begin Document excerpt

Valuation Metrics Signal Improved Price Attractiveness
Shekhawati Industries currently trades at a P/E ratio of 11.78, a significant reduction from levels seen in many of its peers within the Garments & Apparels industry. This P/E multiple is well below the sector heavyweights such as R&B Denims and SBC Exports, which command P/E ratios of 56.64 and 51.50 respectively, reflecting their premium valuations. The company’s price-to-book value stands at 2.64, which, while above the ideal value of 1, remains modest compared to some competitors classified as very expensive.
These valuation shifts have prompted a reclassification of Shekhawati Industries’ valuation grade from fair to attractive, signalling that the stock may now offer better value for investors seeking exposure to the garments sector. The company’s EV to EBITDA ratio of 11.18 also supports this view, indicating a more reasonable enterprise valuation relative to earnings before interest, tax, depreciation and amortisation.

end Document excerpt

* [Exercise set]:
A. In the Shekhawati Industries valuation article, what P/E ratio does R&B Denims command?
B. Write a continuation of the Shekhawati Industries valuation article, picking up after its final sentence.
None of the material plays any part in what is asked about the Shekhawati Industries valuation article.

begin Provided material

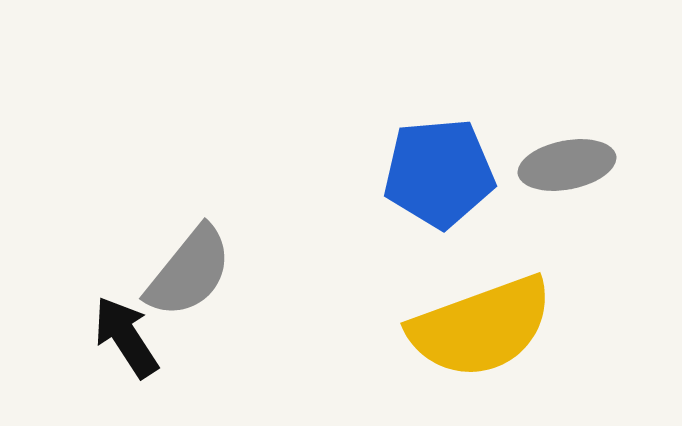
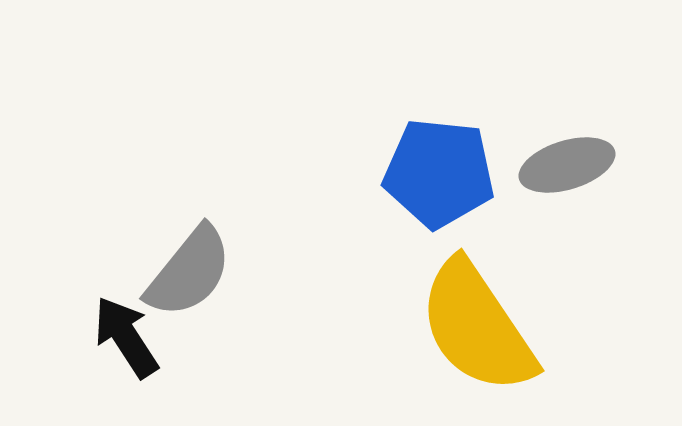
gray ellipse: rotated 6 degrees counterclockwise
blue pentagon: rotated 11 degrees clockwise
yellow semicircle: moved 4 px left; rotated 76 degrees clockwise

end Provided material

* [Responses]:
A. 56.64

B.
Strong Operational Metrics Underpin Valuation
Beyond valuation multiples, Shekhawati Industries boasts robust operational performance metrics. Its latest return on capital employed (ROCE) stands at an impressive 43.23%, while return on equity (ROE) is a healthy 22.44%. These figures suggest efficient capital utilisation and profitability, which are critical factors in sustaining long-term shareholder value. Such strong returns provide a fundamental rationale for the stock’s improved valuation grade despite recent price pressures.
Price Performance and Market Context
The stock’s current market price is ₹13.70, down 2.77% on the day, with a 52-week high of ₹26.89 and a low of ₹12.34. This wide trading range reflects significant volatility over the past year. Year-to-date, Shekhawati Industries has declined by 27.21%, underperforming the Sensex’s modest 2.26% loss over the same period. Over the last year, the stock has fallen 46.25%, contrasting sharply with the Sensex’s 10.60% gain. However, the company’s longer-term returns remain exceptional, with a three-year return of 2183.33% and a five-year return of 3161.90%, dwarfing the Sensex’s respective 39.74% and 67.42% gains.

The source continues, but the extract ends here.